Dimension scores are derived from public data and fields; weighted into the composite. Reference only.
find.software, short for Foundations for Interdisciplinary Discovery of (Research) Software, is an open project focused on research software discovery. It aims to create a “single entry point” where users can find software suited to their research tasks regardless of discipline, programming language, operating system, or technical background. The project is funded by the German Research Foundation (DFG) and explicitly emphasizes co-development with Wikidata and the scientific community.
The project is not an IDE, CI/CD platform, or code hosting service. Its core focus is infrastructure for making research software discoverable. The approach is to standardize software descriptions, related concepts, and information from multiple sources, then integrate them into Wikidata. Wikidata can store machine-readable metadata such as version history, licenses, programming languages, dependencies, release dates, supported platforms, and official documentation. It can also connect dependencies, related projects, research, standards, papers, and datasets through semantic relationships. The text also mentions that Scholia can generate dashboards on software impact and usage, while the SPARQL query service can be used to interactively explore software datasets.
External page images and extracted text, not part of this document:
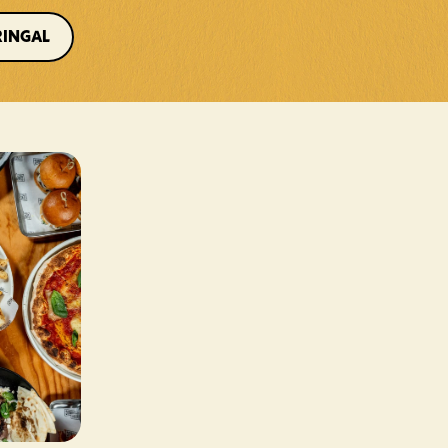
RINGAL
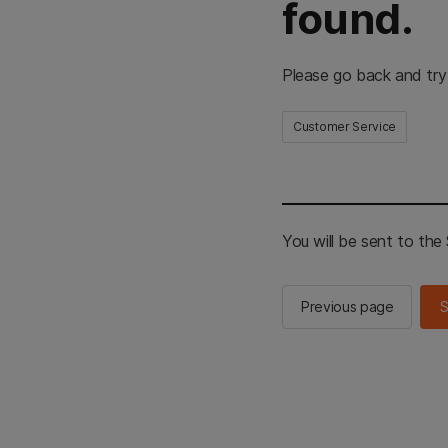
found.
Please go back and try
Customer Service
You will be sent to th
Previous page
The text does not mention commercial pricing, subscriptions, or paid services. The project is described as an open, community-driven, borderless solution, and Wikidata itself is a free and open knowledge base. However, the collected material does not specify the license of the find.software code repository, SLA, enterprise support, or self-hosting deployment options.
Its main strength is a clear focus: addressing the pain points of research software being hard to find, describe, and connect. By leveraging Wikidata’s global knowledge graph, multilingual capabilities, and community maintenance model, it can improve software visibility in search engines, the Wikipedia ecosystem, and research citations. The downside is that the current text reads more like a project introduction and initiative than a directly assessable product. It lacks details on the product interface, search quality, API/SDK, access control, and operational aspects. Its ultimate effectiveness also depends on the quality of Wikidata entries and sustained community maintenance.
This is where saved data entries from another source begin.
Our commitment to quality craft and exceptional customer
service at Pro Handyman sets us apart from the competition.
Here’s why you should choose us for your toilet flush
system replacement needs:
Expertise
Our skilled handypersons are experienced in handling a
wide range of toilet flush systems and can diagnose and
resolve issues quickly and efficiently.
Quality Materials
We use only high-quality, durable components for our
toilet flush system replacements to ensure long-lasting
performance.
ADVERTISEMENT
It is suitable for research software developers, researchers, open data communities, and research institutions looking to register software, improve metadata, build software catalogs, or analyze software impact. The text does not state how accessible it is from China. Since it depends on external ecosystems such as Wikidata and Scholia, real-world usability may be affected by the local network environment and should be tested directly. If you only need code hosting or software archiving, you may also want to consider GitHub Topics, Software Heritage, Zenodo, or using Wikidata directly.
⚠ This review is compiled from public sources and does not constitute a purchase recommendation. Verify all facts on the vendor's official site. Verify on find-software.org official site.
find-software.org is an Unknown Dev Tools provider. TG4G tracks its product information, an overall rating of 6.0/10, and a China-accessibility score of China direct-connect friendly. Click "Visit Official Site" to reach find-software.org directly.